> _Exercise objective_
From the first line of the entries below through the line bearing "right elbow: (644, 1456)", write out each line exactly. Omit pictures.

Data entries
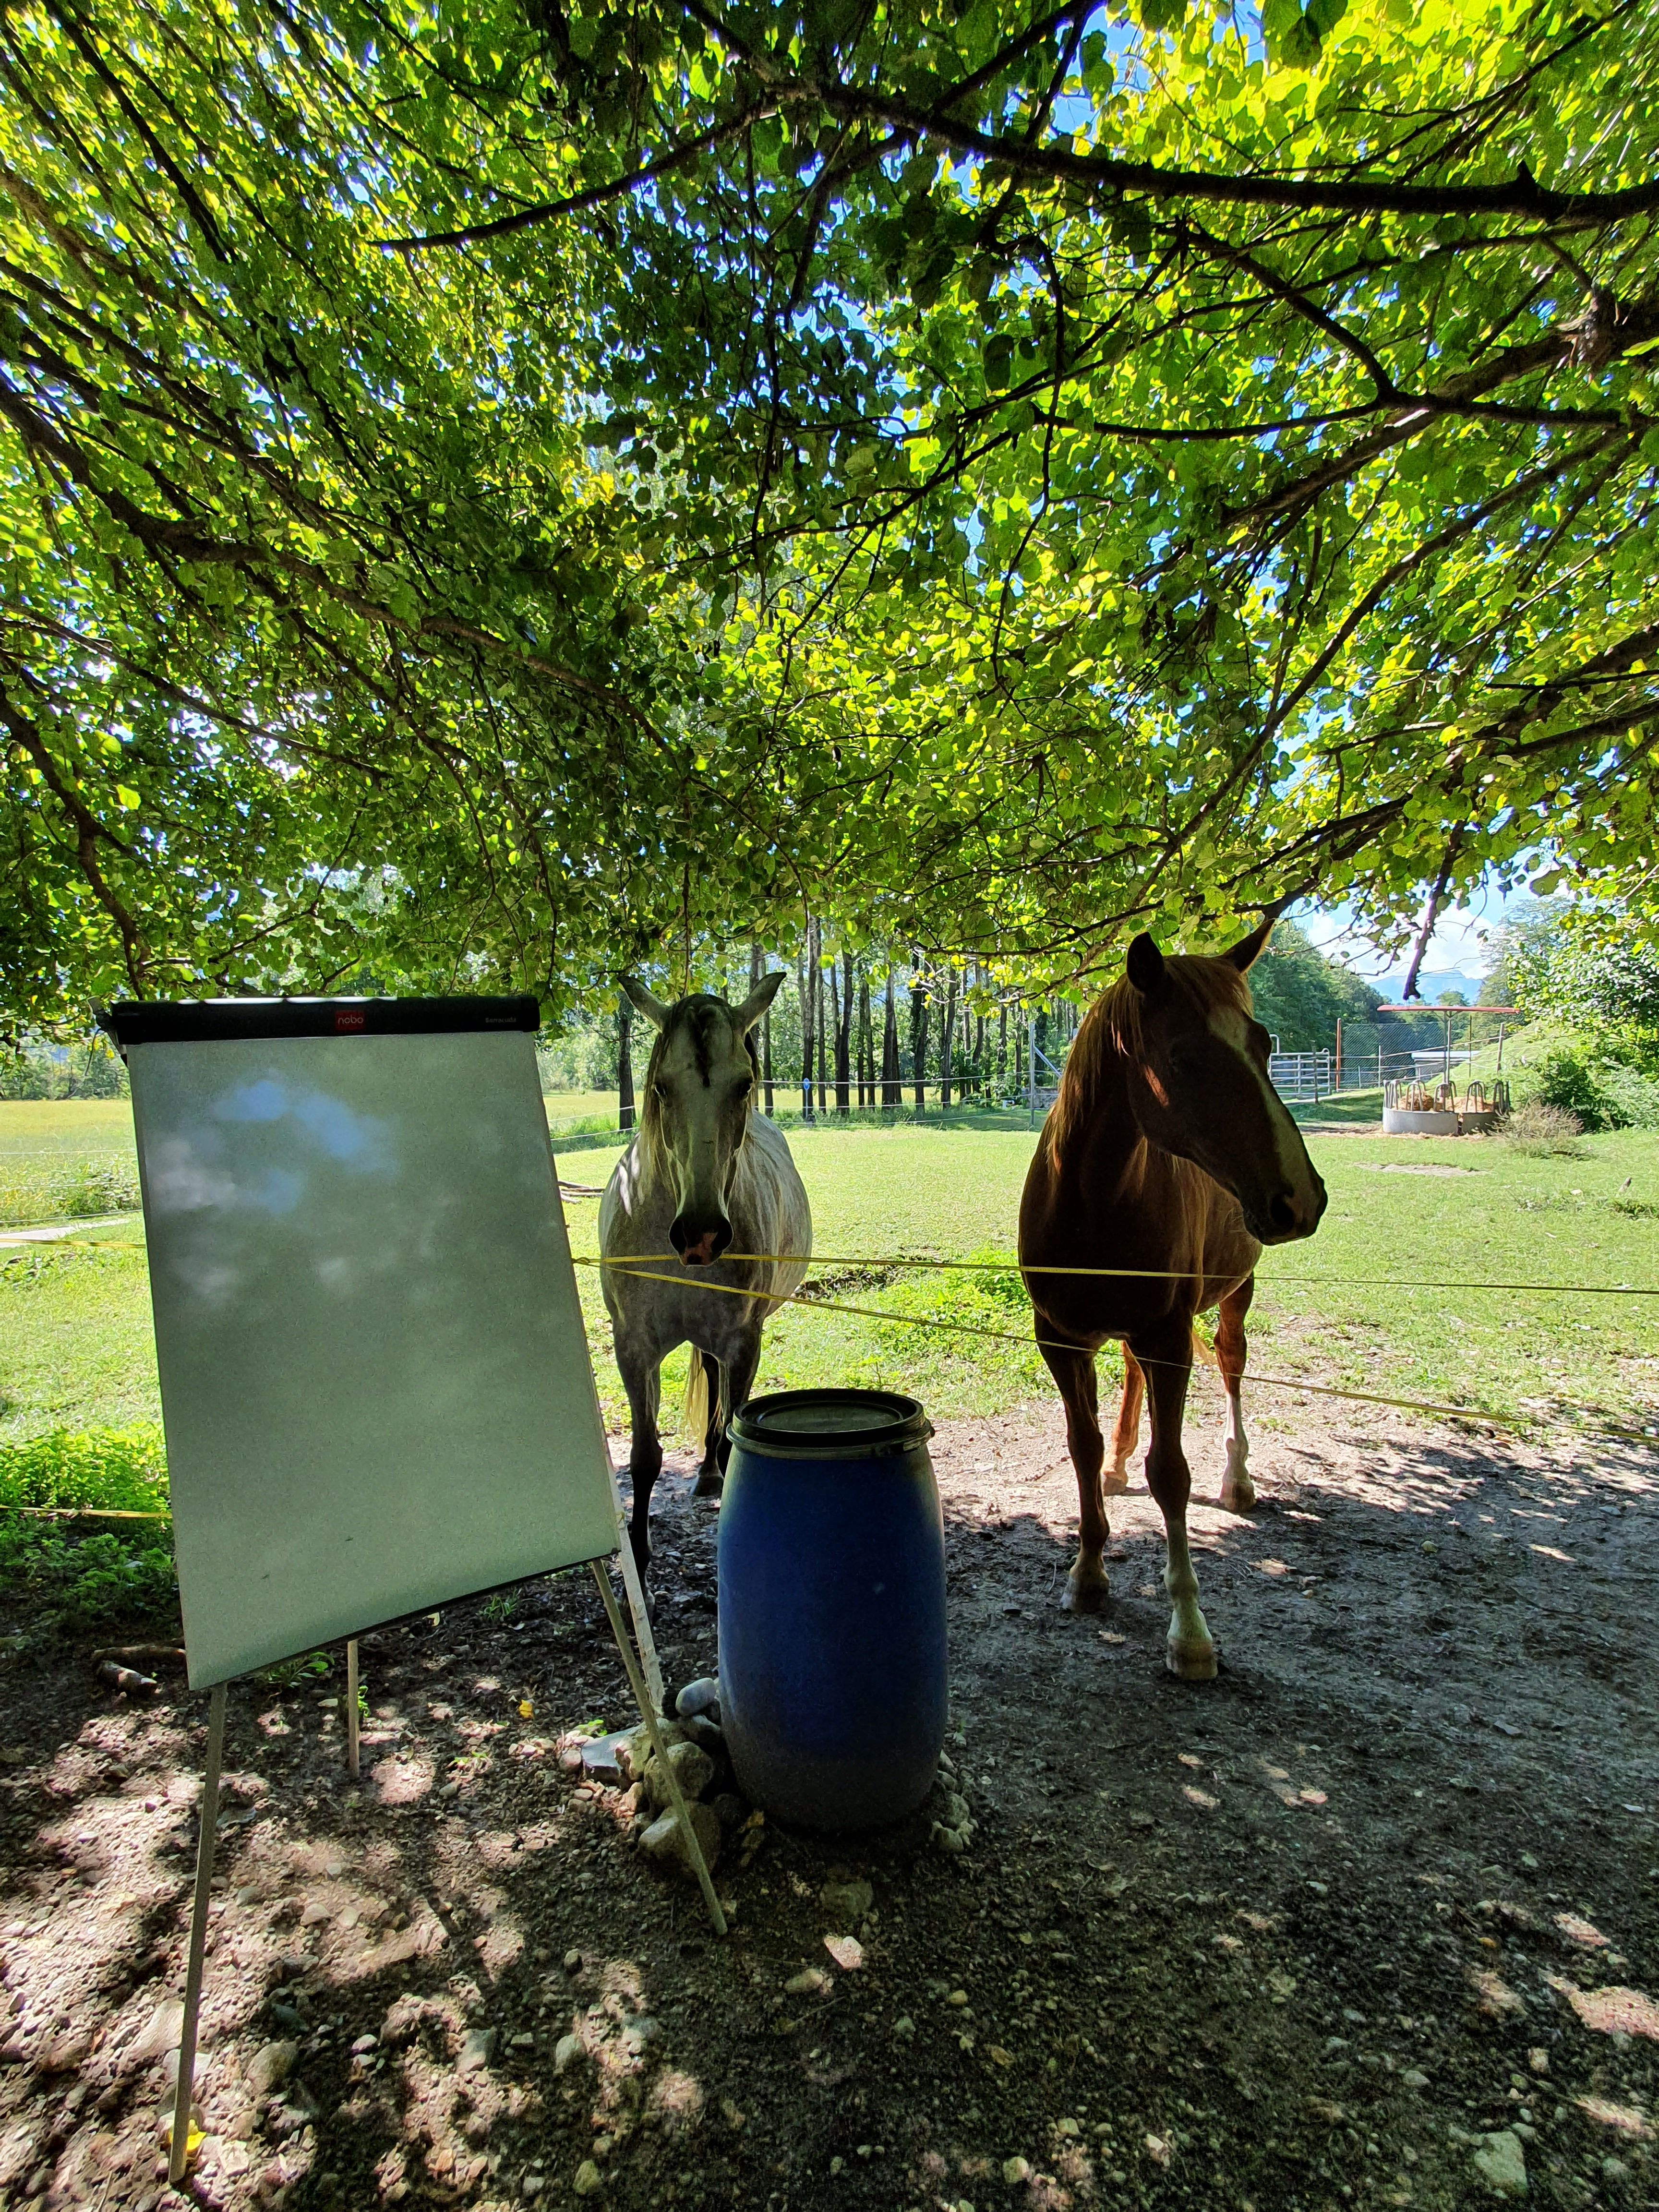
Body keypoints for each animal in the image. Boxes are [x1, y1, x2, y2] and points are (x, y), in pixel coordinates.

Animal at [600, 975, 812, 1575]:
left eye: (744, 1086)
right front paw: (640, 1556)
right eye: (661, 1088)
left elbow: (736, 1437)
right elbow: (644, 1456)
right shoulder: (634, 1348)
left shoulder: (743, 1343)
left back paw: (711, 1474)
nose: (701, 1234)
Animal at [1017, 922, 1327, 1680]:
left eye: (1264, 1044)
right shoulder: (1060, 1340)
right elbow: (1081, 1447)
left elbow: (1172, 1474)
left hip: (1234, 1295)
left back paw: (1237, 1479)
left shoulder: (1168, 1339)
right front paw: (1088, 1572)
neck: (1091, 1203)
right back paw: (1120, 1465)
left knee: (1232, 1365)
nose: (1301, 1198)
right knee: (1132, 1385)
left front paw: (1189, 1630)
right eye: (1183, 1058)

> _Expected answer_
Body keypoints for each animal in the image. Boxes are [x1, y1, x2, y2] and points are (x, y), in pixel coordinates.

Animal at [600, 975, 812, 1575]:
left eye: (744, 1086)
right front paw: (640, 1556)
right eye: (661, 1088)
left elbow: (736, 1437)
right elbow: (644, 1456)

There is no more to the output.